◆ **EXTRACTED RECORDS**:
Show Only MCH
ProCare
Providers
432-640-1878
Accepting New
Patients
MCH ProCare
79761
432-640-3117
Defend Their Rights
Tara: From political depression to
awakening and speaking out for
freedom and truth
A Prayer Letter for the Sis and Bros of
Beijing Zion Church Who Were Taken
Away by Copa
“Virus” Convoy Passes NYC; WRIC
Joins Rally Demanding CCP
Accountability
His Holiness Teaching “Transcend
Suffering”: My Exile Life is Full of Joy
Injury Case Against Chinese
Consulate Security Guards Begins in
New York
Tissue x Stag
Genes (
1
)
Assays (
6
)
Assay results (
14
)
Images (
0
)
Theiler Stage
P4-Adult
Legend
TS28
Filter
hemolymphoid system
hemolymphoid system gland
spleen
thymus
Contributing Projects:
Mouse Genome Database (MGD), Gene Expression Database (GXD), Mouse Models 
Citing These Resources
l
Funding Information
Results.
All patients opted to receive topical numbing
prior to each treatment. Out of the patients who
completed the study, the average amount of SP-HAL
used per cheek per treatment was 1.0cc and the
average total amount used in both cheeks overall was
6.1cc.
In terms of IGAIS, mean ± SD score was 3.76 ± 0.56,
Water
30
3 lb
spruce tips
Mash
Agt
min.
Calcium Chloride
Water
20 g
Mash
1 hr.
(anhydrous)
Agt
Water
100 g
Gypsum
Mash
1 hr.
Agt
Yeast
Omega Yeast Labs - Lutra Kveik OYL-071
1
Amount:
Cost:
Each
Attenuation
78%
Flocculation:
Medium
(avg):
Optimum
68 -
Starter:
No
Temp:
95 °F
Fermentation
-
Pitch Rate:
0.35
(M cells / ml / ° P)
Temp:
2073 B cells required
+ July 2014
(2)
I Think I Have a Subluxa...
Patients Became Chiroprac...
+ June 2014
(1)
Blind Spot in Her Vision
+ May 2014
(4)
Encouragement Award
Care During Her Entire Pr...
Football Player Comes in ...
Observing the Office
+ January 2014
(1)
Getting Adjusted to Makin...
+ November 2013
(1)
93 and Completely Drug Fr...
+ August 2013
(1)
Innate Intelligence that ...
--
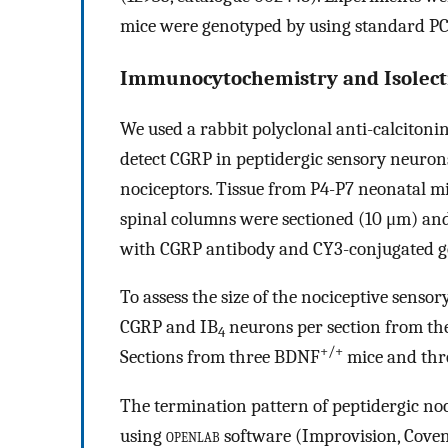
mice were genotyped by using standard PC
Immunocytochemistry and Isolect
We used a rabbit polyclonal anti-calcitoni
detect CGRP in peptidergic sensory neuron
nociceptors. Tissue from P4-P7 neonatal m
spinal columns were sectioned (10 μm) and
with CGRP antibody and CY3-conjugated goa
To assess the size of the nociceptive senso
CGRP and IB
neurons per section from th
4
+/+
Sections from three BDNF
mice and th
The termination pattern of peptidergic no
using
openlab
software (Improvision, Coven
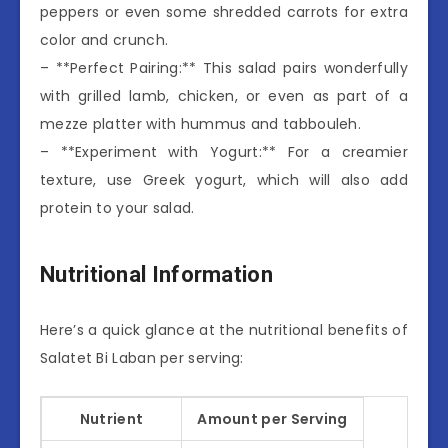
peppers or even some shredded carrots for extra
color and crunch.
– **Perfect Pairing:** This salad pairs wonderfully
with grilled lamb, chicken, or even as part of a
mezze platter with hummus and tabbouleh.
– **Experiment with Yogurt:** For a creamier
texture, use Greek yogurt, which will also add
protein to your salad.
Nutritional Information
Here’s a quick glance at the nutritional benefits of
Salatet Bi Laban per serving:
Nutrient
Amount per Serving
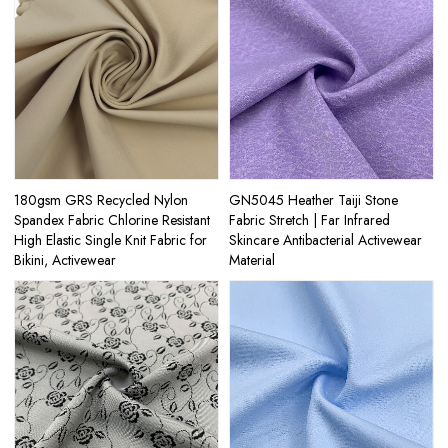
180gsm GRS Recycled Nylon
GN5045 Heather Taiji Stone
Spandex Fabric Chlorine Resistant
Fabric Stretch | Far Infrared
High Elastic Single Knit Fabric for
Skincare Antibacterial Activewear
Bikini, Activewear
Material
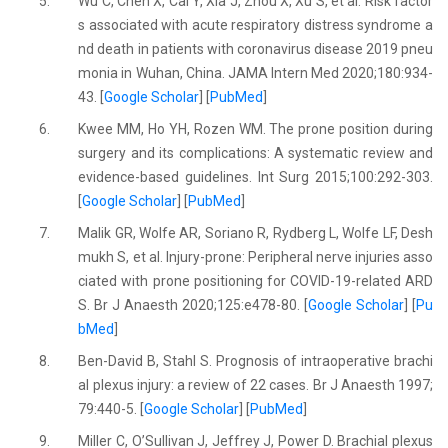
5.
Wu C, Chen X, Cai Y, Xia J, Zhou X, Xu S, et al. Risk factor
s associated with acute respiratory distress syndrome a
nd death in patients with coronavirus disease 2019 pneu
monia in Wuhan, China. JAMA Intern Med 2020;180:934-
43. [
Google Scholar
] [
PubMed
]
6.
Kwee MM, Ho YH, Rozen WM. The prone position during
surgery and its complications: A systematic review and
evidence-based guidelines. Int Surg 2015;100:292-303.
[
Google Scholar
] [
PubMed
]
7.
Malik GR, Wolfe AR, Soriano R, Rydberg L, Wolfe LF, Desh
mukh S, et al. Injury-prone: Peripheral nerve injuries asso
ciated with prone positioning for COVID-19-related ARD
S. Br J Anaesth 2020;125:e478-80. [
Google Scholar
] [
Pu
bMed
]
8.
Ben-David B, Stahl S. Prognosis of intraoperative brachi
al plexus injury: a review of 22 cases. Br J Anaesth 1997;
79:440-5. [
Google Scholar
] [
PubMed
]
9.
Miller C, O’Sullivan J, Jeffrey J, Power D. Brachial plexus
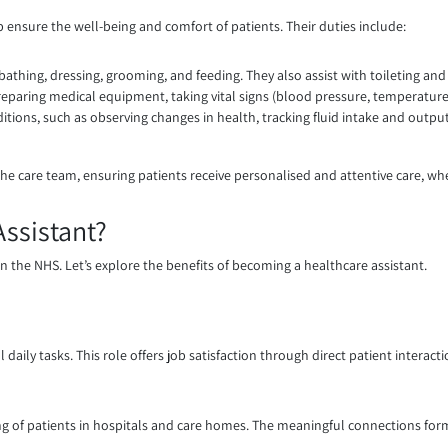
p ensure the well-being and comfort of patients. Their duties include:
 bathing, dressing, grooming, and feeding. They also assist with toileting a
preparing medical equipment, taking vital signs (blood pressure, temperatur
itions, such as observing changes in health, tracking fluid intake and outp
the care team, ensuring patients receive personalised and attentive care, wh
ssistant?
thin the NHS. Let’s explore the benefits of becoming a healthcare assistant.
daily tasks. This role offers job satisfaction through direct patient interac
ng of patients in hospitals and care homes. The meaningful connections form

◆ **AIM OF THE EXERCISE**: Could you report every line of the material that contains the string "review"?

◆ **YOUR SOLUTION**:
surgery and its complications: A systematic review and
al plexus injury: a review of 22 cases. Br J Anaesth 1997;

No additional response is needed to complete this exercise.